Exercise directions: From the material below, return every line that includes "buttons".

Collected data:
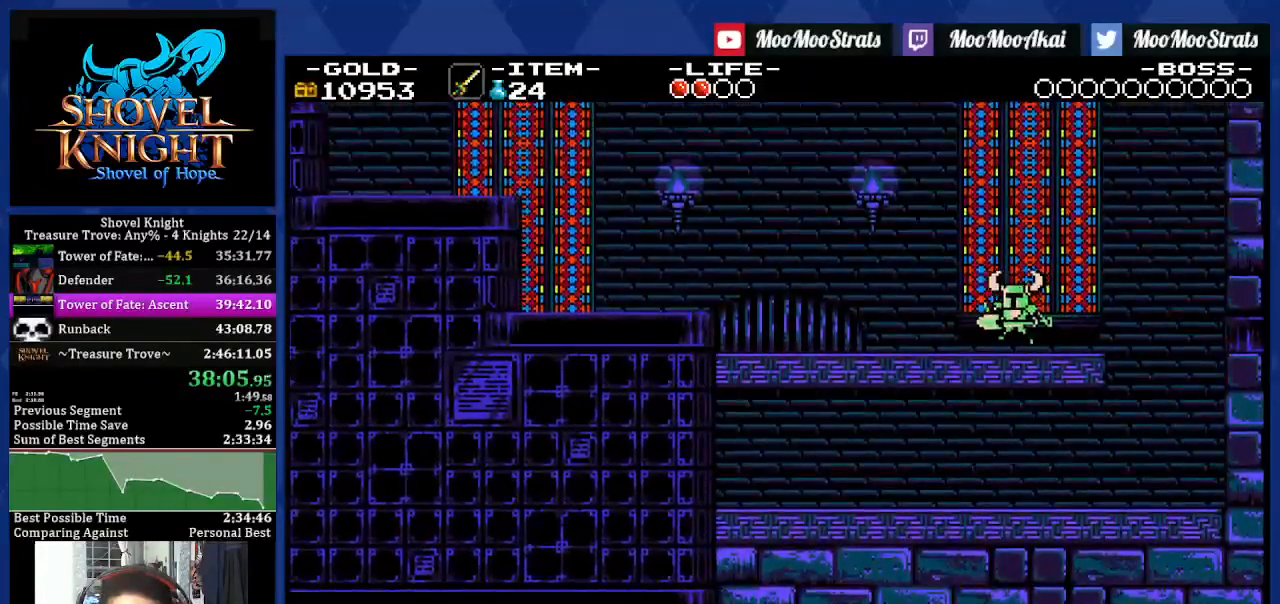
Gameplay with a controller (PlayStation layout); each line is a JSON object with the inputs held at the frame after it. "events" lists button and stick changes between this image and that frame as [ms after this image, input, new state], when the widget could be followed in between. Not read: L3 R2 R3.
{"buttons": ["DPAD_LEFT"], "left_stick": "center", "right_stick": "center", "events": []}
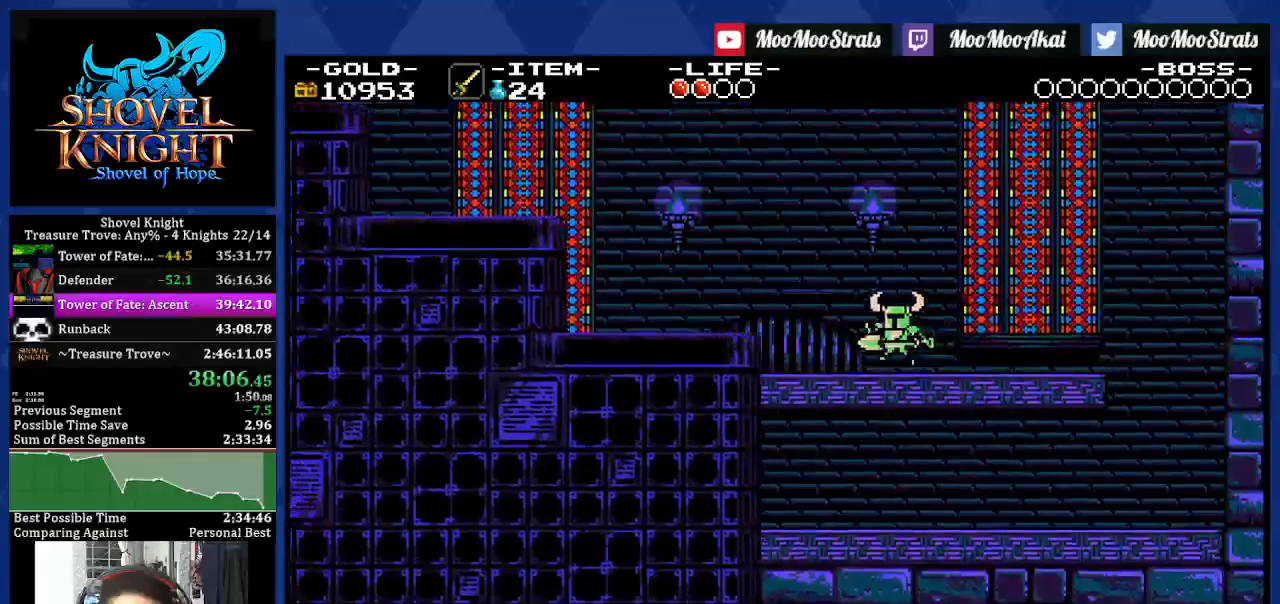
{"buttons": ["DPAD_LEFT"], "left_stick": "center", "right_stick": "center", "events": [[50, "CROSS", "down"], [233, "CROSS", "up"]]}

Your response:
{"buttons": ["DPAD_LEFT"], "left_stick": "center", "right_stick": "center", "events": []}
{"buttons": ["DPAD_LEFT"], "left_stick": "center", "right_stick": "center", "events": [[50, "CROSS", "down"], [233, "CROSS", "up"]]}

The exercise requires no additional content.